**Requirement 1**
In the social media performance article, write out everything from "It's More Than" down to "telling a story.", substituting "figures" for "statistics".
**Requirement 2**
Answer these questions about the social media performance article:
(a) Which two raw numbers does it name as helping you get a handle on social media performance?
(b) How many key measurements does it say it will present?
(c) For content marketers, decks of what must be transformed?
**Requirement 3**
Write the next part of the social media performance article, picking up right after its last sentence.

---------- Text ----------

It's More Than Numbers: Telling the Story of Social Media Performance

There’s a difference between telling someone a bunch of statistics and telling a story.

You need to be able to translate the numbers so that others will understand what those numbers mean for your business. For us, as content marketers, that means transforming decks of social media analytics into evidence of a successful social media performance program, a lesson on how to improve, or a guardrail to prevent us from ever doing a certain thing again.

Raw numbers like page hits and site visitors can help you get a handle on how your social media efforts are performing. But if you’re trying to build a presence as a thought leader in your industry, you’ll need deeper insight into what those numbers mean.

Here are five key measurements that can help you determine how your thought leadership initiatives are performing and tips on how to turn those numbers into proof that marketing makes money, too.

---------- Data supplied ----------

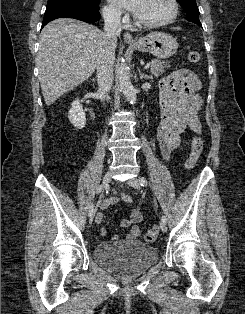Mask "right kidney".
<instances>
[{
    "label": "right kidney",
    "instance_id": "1",
    "mask_svg": "<svg viewBox=\"0 0 245 314\" xmlns=\"http://www.w3.org/2000/svg\"><path fill=\"white\" fill-rule=\"evenodd\" d=\"M69 121L78 129H82L86 125V114L79 100L76 99L71 103V109L68 113Z\"/></svg>",
    "mask_w": 245,
    "mask_h": 314
}]
</instances>
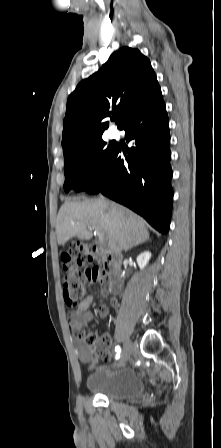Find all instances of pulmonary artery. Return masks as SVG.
Here are the masks:
<instances>
[{"label":"pulmonary artery","instance_id":"pulmonary-artery-1","mask_svg":"<svg viewBox=\"0 0 221 448\" xmlns=\"http://www.w3.org/2000/svg\"><path fill=\"white\" fill-rule=\"evenodd\" d=\"M116 136H117L116 130L115 129H110L109 137L113 139V138H116Z\"/></svg>","mask_w":221,"mask_h":448}]
</instances>
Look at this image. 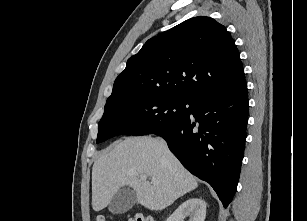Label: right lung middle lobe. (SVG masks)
Here are the masks:
<instances>
[{
    "label": "right lung middle lobe",
    "mask_w": 307,
    "mask_h": 221,
    "mask_svg": "<svg viewBox=\"0 0 307 221\" xmlns=\"http://www.w3.org/2000/svg\"><path fill=\"white\" fill-rule=\"evenodd\" d=\"M192 104L189 99L162 93L133 95L108 103L98 124L96 143L121 134L140 136L173 126L189 116Z\"/></svg>",
    "instance_id": "right-lung-middle-lobe-1"
}]
</instances>
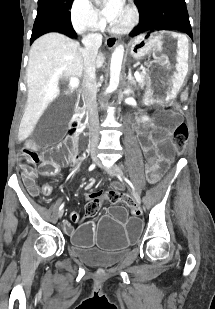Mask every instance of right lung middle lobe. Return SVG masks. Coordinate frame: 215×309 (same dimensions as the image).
Listing matches in <instances>:
<instances>
[{"label": "right lung middle lobe", "mask_w": 215, "mask_h": 309, "mask_svg": "<svg viewBox=\"0 0 215 309\" xmlns=\"http://www.w3.org/2000/svg\"><path fill=\"white\" fill-rule=\"evenodd\" d=\"M73 0H38L37 16L34 23L31 42L44 33L58 31L71 37L76 33L70 19Z\"/></svg>", "instance_id": "1"}]
</instances>
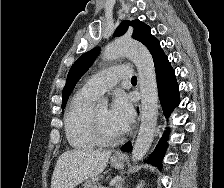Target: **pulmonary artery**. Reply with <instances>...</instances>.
Listing matches in <instances>:
<instances>
[{
  "label": "pulmonary artery",
  "mask_w": 224,
  "mask_h": 188,
  "mask_svg": "<svg viewBox=\"0 0 224 188\" xmlns=\"http://www.w3.org/2000/svg\"><path fill=\"white\" fill-rule=\"evenodd\" d=\"M131 76L132 70L130 67H109L92 76L83 86V90L95 97H99L107 90L114 87L119 80L127 79Z\"/></svg>",
  "instance_id": "obj_1"
}]
</instances>
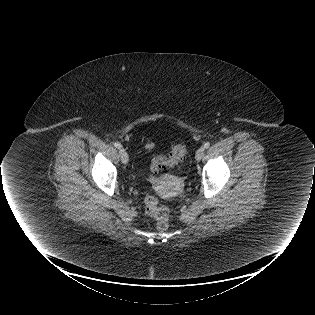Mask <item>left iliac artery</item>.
Masks as SVG:
<instances>
[{
	"instance_id": "left-iliac-artery-1",
	"label": "left iliac artery",
	"mask_w": 315,
	"mask_h": 315,
	"mask_svg": "<svg viewBox=\"0 0 315 315\" xmlns=\"http://www.w3.org/2000/svg\"><path fill=\"white\" fill-rule=\"evenodd\" d=\"M209 146H210V143H209V142H206V143L204 144V148H205V149L209 148Z\"/></svg>"
}]
</instances>
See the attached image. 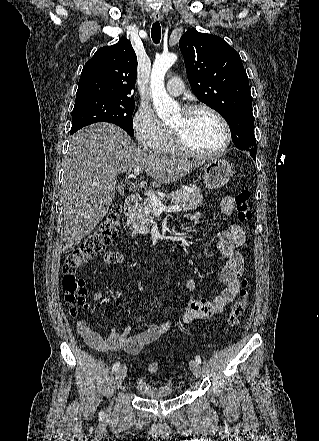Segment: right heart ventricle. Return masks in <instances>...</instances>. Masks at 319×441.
I'll return each instance as SVG.
<instances>
[{"label":"right heart ventricle","mask_w":319,"mask_h":441,"mask_svg":"<svg viewBox=\"0 0 319 441\" xmlns=\"http://www.w3.org/2000/svg\"><path fill=\"white\" fill-rule=\"evenodd\" d=\"M159 152L164 153V154H176L177 153V151L172 143V139H171L170 132L168 129H167L165 141H164L163 145L161 146V148L159 149Z\"/></svg>","instance_id":"e07e8e85"}]
</instances>
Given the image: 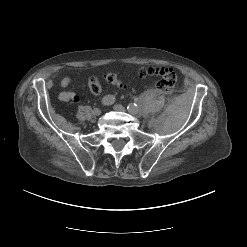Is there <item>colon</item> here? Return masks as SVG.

----------

**Final answer 1**
It's More Than Numbers: Telling the Story of Social Media Performance

There’s a difference between telling someone a bunch of figures and telling a story.

**Final answer 2**
(a) Page hits and site visitors.
(b) Five.
(c) Social media analytics.

**Final answer 3**
Pageviews

This analytic shows you how many people are viewing your web pages — this is a simplistic definition as all analytics are more complex, but at a glance this is what it’s telling you. In addition to giving you a sense for the size of your audience — and how fast it’s growing — this indicator shows you which types of content resonate with your audience and which don’t. You can find out which channels work best for which audience, what types of content pull readers in, and which topics really engage your audience. Pageview analytics give you a snapshot of how your social media campaign is working right now, and where you may have opportunities to grow it.

From a trend perspective, you always want your pageviews to be increasing. If you see an area on your website or channel that is stagnant or decreasing, that tells you that you need to make some changes.

Time on Site

You spend a lot of time and energy attracting people to your website, but how long do they stay once they’ve arrived? Time on site analytics can show you how engaged your audience is — how often they finish the article they came to read, for instance, or how often they click on a second or third post once they’re on your website.

Again, you always want this number to be going up, and as you grow you want it to scale with you. It proves that your customers find value in what you are producing, and with value comes the drive to tell others. This number also tells you if you’re drawing people in successfully but then losing them once they arrive. Clearly your SEO and/or ad strategy (among other things) are better than your content. If your main revenue stream is ad-serving, then that’s great. But, if it’s not, that’s terrible.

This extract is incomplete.